I never expected to be doing what I do today. For some reason, it never crossed my mind that I could photograph people for a living. I struggled a lot through university. It wasn’t that I didn’t enjoy my classes, but I truly had the hardest time finding my niche until the last year or two. I knew I loved working with film. Digital was nice, but too sterile for my taste, and I felt that I could never achieve the look I was aiming for. 35mm was a step in the right direction. It provided a bit more of that authenticity I was so desperately craving. And then, there it was… 4x5. The beautiful, slow process that had the best pay off. I was hooked on the level of detail, the huge negatives, the fact that this type of photography had been kept alive for so long.

There is something about 4x5 that brings out the rawest version of the subject. Yes, you can see the texture of their skin, the veins in their eyes, but it was the vulnerability that you can capture in the subject that drew me to it more than anything. A photo friend of mine, Mat, once told me that photography had already been perfected hundreds of years ago, it just got more convenient, and I feel like that couldn’t be more correct.

Political Divide

If you’ve been following the political climate in the United States, then you know we’re going through some tumultuous times. There has been a very visible divide since 2015. Things had seemed to be going in the right direction until we hit a wall. And now, in 2024, we are facing yet another election where the lives and rights of people, once again, are threatened by what could be. Here in Ohio, there has been a push for anti-LGBTQ legislature with many of these proposed bills targeted at trans individuals. They threaten to take away crucial, lifesaving health care for them, and there is a strong attempt to erase the existence of queerness country-wide. There are a lot of questions looming around what our community will look like in the next few years.

The Process

Most of my friends fall under the blanket of LGBTQ+, as well as some of my family. With my Pentax 67 and Crown Graphic, I’ve spent these last few years documenting everyone close to me that is part of the community. The process has never been heavily directed. I want the individual to express themselves however they see fit, no limitations, and for the end result to be affirming. I feel that putting too much direction into a photo can add unnecessary pressure and in return, that discomfort can read in the photo. It was best to keep it casual, and open-ended for the subject. Each portrait is individual, everyone has their own stand-out form of expression.

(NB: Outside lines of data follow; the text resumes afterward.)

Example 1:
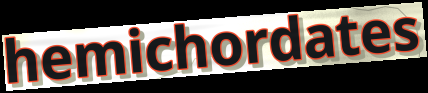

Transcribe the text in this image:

hemichordates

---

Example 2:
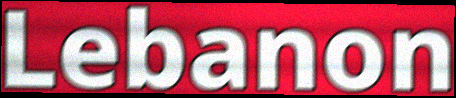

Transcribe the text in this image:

Lebanon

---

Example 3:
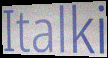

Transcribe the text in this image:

Italki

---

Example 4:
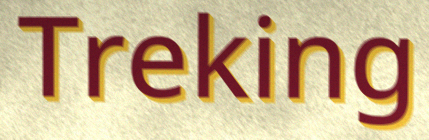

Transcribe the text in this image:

Treking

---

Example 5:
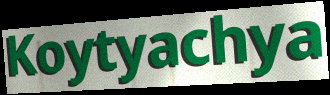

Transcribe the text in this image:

Koytyachya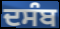
ਦਸੰਬ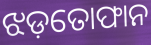
ଝଡ଼ତୋଫାନ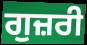
ਗੁਜ਼ਰੀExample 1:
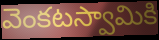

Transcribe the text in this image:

వెంకటస్వామికి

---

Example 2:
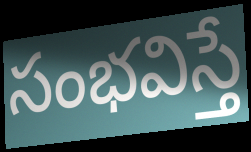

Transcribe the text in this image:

సంభవిస్తే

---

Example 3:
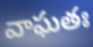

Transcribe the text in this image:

వాఘతః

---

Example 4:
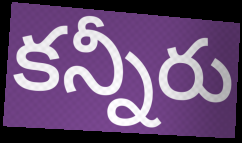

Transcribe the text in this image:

కన్నీరు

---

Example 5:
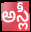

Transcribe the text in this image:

అస్లీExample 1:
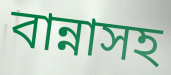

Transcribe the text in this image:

বান্নাসহ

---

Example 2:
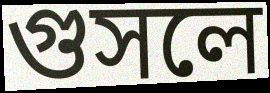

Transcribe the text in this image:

গুসলে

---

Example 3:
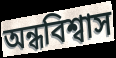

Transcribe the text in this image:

অন্ধবিশ্বাস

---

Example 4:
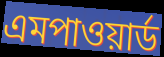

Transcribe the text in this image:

এমপাওয়ার্ড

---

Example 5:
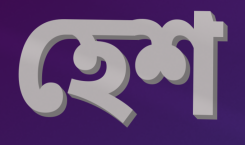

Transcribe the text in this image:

হেশ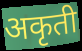
अकृतीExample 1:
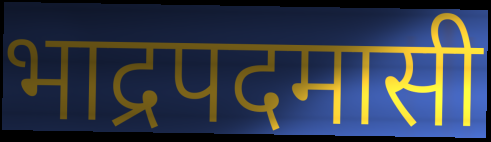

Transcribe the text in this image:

भाद्रपदमासी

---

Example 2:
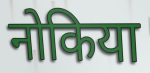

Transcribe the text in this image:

नोकिया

About a year ago I chose to branch out and open the project up to couples. With these photos, the idea changed from documenting self-expression, to documenting genuine love and intimacy; that being no different from what you see in any other hetero couple. At the end of the day, we are all human.

Persephone Mitchell

Persephone Mitchell

Persephone Mitchell


How does this process and subject matter come together? Film photography is, in my opinion, the most archival, long-lasting method of documentation. There is so much love and thought that goes into each image, and if cared for properly, it will last forever. I view that as a metaphor for what we are seeing today. There is no erasing the existence of this community. They have been around as long as the human species has, and they will still be here no matter what laws are set in place.

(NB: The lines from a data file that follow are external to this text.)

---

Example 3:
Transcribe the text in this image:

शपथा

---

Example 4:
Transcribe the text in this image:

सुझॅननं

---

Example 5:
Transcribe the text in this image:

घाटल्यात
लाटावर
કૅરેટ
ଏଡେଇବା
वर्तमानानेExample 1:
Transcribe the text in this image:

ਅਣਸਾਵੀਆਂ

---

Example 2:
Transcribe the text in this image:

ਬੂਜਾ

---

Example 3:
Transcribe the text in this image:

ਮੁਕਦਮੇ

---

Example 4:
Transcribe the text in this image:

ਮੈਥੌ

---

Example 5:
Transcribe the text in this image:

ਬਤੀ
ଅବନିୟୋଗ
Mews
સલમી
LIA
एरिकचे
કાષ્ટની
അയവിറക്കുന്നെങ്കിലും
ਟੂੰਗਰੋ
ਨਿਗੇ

I’ve recently opened the project up to everyone in the LGBTQ community - whether it’s individuals, couples, or siblings. I don’t think any specific focus truly represents the queer community as a whole, so why not include everyone? This project is still so fresh and new paths keep popping up as I continue to shoot. I’m excited to see what comes of this collection, and how it develops as the network of people continues to grow, one portrait at a time.